Source material section start
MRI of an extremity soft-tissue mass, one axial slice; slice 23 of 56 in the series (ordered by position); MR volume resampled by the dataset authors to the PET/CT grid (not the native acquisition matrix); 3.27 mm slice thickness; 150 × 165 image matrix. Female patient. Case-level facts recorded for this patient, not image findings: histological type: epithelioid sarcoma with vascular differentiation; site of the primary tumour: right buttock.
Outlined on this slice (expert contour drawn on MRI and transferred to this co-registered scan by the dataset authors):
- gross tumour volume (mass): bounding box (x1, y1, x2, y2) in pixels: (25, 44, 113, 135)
Source material section end
*Task item*:
In full and exactly, transcribe the material above.

*Answer space*:
MRI of an extremity soft-tissue mass, one axial slice; slice 23 of 56 in the series (ordered by position); MR volume resampled by the dataset authors to the PET/CT grid (not the native acquisition matrix); 3.27 mm slice thickness; 150 × 165 image matrix. Female patient. Case-level facts recorded for this patient, not image findings: histological type: epithelioid sarcoma with vascular differentiation; site of the primary tumour: right buttock.
Outlined on this slice (expert contour drawn on MRI and transferred to this co-registered scan by the dataset authors):
- gross tumour volume (mass): bounding box (x1, y1, x2, y2) in pixels: (25, 44, 113, 135)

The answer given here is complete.